**Work required:** Only the line containing "Rounding: 1 decimal" and the lines after it, through the end of the entries, should be output exactly.
[Dataset]
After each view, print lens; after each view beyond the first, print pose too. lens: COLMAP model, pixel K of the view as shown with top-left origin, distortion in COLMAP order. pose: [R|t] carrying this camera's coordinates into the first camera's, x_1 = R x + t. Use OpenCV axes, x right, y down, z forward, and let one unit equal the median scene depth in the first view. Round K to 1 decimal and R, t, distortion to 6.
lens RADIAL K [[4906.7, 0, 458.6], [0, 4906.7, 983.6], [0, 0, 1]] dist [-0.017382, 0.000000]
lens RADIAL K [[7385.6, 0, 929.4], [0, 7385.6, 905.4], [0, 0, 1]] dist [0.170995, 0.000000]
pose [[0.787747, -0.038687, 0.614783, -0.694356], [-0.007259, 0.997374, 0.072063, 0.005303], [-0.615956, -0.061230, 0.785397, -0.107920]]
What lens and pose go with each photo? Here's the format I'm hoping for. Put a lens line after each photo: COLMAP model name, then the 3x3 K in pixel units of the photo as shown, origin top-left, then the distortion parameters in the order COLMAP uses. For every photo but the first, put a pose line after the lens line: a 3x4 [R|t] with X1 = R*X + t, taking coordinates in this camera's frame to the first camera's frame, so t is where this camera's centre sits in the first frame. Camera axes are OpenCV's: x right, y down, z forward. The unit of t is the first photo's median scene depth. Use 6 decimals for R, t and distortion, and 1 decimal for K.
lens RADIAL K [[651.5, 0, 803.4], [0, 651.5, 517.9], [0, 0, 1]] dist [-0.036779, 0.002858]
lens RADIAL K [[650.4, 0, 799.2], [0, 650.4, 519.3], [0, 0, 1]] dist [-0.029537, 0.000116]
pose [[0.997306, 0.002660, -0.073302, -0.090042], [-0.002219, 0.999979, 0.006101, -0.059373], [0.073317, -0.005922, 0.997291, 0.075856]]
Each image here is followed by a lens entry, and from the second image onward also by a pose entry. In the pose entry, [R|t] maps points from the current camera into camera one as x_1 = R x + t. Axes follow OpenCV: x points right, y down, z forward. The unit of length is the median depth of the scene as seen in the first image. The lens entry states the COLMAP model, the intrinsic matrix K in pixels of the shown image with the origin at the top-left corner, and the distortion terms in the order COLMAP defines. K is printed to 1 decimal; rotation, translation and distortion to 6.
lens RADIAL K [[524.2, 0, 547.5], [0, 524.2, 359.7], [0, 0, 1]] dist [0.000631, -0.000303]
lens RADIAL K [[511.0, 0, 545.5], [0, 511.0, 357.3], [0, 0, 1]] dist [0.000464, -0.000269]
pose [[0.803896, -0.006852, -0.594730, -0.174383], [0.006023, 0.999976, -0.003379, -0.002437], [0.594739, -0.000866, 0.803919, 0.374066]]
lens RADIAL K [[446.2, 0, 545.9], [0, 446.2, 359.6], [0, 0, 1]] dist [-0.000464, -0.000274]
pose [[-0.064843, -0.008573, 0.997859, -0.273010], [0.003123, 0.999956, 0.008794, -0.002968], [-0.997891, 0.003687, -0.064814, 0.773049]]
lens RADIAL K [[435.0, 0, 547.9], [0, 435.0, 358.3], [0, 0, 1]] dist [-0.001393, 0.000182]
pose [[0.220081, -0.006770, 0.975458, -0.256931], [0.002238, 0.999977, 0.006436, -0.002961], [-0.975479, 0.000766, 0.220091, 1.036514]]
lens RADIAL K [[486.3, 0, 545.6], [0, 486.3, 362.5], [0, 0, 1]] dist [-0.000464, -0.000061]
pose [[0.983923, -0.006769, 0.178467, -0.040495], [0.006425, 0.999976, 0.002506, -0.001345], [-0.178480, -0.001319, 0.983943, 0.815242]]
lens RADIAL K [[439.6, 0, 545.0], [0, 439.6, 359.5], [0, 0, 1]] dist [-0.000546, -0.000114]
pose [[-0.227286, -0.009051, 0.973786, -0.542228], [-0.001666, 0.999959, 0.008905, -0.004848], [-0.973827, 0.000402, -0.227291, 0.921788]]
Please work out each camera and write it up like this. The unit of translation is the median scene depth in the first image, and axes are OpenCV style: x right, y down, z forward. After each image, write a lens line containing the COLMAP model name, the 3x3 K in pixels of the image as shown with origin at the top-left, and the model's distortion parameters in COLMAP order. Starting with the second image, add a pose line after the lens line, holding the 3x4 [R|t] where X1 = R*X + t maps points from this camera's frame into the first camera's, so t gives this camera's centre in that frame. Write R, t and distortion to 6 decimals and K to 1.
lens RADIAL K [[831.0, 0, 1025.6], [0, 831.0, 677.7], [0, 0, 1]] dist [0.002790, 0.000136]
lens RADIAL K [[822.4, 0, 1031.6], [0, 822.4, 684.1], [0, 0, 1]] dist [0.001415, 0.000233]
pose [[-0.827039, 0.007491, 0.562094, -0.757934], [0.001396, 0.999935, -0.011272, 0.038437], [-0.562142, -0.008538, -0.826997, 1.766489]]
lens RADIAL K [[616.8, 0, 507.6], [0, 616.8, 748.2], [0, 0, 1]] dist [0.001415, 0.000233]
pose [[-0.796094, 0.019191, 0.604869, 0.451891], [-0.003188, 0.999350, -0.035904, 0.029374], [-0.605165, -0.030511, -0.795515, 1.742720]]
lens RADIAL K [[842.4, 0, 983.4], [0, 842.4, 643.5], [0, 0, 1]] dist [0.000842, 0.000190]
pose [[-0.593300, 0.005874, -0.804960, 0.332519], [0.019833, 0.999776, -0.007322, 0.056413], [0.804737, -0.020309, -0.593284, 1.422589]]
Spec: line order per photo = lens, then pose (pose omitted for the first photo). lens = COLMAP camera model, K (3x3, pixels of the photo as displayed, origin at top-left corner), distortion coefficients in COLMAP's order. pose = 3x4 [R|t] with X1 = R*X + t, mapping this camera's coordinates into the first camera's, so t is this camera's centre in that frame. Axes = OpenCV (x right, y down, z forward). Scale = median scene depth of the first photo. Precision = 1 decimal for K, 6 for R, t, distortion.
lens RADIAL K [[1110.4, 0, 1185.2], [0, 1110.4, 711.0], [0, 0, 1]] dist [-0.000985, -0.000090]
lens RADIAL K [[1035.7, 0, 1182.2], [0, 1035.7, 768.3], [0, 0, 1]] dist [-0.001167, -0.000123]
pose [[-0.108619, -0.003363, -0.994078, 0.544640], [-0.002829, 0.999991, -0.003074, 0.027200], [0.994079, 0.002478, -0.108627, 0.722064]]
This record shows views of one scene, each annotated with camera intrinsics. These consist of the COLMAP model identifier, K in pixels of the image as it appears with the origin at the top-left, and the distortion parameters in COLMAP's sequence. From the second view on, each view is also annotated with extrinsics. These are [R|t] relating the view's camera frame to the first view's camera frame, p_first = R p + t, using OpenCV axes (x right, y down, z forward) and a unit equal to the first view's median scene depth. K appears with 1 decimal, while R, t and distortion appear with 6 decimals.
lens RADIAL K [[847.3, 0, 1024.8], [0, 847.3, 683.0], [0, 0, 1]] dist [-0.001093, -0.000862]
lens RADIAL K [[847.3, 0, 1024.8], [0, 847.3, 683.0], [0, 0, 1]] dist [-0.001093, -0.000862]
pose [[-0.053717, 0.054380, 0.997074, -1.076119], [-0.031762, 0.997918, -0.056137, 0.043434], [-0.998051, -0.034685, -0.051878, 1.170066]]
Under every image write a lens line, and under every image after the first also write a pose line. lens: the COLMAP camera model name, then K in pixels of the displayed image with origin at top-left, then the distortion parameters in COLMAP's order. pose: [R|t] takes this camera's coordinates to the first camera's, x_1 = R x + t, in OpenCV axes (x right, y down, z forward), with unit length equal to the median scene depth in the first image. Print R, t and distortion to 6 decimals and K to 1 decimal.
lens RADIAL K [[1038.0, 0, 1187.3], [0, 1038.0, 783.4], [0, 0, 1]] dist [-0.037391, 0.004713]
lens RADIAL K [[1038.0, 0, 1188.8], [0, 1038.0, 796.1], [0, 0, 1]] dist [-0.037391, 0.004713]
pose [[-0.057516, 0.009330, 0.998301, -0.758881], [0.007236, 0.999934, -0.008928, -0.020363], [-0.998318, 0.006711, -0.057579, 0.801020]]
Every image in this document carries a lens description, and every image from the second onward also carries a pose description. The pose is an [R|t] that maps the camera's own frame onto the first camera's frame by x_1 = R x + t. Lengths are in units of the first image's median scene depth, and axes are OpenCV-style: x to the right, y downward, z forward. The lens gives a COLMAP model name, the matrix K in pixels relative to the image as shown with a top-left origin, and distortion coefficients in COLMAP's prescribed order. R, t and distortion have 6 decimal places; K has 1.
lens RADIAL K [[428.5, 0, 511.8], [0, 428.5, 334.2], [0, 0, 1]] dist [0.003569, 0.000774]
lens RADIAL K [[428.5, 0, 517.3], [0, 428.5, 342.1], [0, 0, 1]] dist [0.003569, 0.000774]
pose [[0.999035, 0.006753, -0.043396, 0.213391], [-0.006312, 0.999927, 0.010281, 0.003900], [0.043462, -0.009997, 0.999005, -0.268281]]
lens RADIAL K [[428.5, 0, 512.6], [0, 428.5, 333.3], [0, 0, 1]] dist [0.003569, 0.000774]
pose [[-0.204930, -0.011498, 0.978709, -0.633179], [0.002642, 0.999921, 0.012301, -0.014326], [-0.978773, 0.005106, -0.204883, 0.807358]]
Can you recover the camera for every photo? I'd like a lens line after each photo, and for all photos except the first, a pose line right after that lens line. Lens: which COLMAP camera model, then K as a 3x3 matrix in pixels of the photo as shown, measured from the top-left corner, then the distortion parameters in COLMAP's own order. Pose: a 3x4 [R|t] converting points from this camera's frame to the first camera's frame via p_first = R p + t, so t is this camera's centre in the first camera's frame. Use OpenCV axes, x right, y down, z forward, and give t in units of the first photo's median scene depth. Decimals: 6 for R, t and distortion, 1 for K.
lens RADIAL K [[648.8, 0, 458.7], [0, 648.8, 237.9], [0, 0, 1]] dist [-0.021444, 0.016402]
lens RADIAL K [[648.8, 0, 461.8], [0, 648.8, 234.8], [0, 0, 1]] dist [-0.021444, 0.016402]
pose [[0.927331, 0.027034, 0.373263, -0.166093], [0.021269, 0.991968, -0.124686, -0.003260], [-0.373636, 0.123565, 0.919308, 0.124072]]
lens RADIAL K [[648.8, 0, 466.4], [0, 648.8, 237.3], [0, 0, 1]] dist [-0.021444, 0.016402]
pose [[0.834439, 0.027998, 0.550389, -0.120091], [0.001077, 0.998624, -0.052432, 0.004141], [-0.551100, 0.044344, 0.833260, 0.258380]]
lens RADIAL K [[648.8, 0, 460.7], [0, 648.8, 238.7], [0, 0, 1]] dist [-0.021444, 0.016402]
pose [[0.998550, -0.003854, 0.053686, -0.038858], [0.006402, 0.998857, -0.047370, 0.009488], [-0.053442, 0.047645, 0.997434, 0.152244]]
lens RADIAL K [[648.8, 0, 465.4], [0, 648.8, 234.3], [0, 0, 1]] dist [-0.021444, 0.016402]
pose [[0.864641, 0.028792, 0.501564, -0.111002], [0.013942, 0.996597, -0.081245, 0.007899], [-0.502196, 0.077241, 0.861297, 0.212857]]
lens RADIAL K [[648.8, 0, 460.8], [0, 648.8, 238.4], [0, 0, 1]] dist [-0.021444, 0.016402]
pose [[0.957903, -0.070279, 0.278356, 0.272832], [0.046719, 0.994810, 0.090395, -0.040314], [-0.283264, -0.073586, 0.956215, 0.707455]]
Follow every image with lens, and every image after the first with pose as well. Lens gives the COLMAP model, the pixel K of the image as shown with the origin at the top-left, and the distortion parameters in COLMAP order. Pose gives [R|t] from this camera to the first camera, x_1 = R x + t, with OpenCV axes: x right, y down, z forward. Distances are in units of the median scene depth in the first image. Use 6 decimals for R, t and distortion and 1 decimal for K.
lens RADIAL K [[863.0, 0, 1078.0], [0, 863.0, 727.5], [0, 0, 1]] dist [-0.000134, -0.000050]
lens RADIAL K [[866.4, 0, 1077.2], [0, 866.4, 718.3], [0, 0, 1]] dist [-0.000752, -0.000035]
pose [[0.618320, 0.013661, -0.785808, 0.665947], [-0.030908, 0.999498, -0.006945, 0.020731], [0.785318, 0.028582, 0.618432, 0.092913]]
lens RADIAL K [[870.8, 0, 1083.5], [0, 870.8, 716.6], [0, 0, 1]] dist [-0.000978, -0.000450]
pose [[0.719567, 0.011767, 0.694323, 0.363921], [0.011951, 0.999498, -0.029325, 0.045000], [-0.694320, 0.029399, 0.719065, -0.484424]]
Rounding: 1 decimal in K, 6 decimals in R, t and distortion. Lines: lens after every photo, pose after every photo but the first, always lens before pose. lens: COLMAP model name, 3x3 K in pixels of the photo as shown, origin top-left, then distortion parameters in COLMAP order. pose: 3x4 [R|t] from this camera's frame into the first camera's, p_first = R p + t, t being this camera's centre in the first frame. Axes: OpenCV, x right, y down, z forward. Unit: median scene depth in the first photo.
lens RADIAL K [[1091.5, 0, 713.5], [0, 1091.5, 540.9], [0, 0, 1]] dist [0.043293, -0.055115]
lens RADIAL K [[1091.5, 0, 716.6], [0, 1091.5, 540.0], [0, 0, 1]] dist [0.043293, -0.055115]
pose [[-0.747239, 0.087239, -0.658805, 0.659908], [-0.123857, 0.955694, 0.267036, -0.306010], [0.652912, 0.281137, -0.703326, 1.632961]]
[/Dataset]
**Expected answer:**
Rounding: 1 decimal in K, 6 decimals in R, t and distortion. Lines: lens after every photo, pose after every photo but the first, always lens before pose. lens: COLMAP model name, 3x3 K in pixels of the photo as shown, origin top-left, then distortion parameters in COLMAP order. pose: 3x4 [R|t] from this camera's frame into the first camera's, p_first = R p + t, t being this camera's centre in the first frame. Axes: OpenCV, x right, y down, z forward. Unit: median scene depth in the first photo.
lens RADIAL K [[1091.5, 0, 713.5], [0, 1091.5, 540.9], [0, 0, 1]] dist [0.043293, -0.055115]
lens RADIAL K [[1091.5, 0, 716.6], [0, 1091.5, 540.0], [0, 0, 1]] dist [0.043293, -0.055115]
pose [[-0.747239, 0.087239, -0.658805, 0.659908], [-0.123857, 0.955694, 0.267036, -0.306010], [0.652912, 0.281137, -0.703326, 1.632961]]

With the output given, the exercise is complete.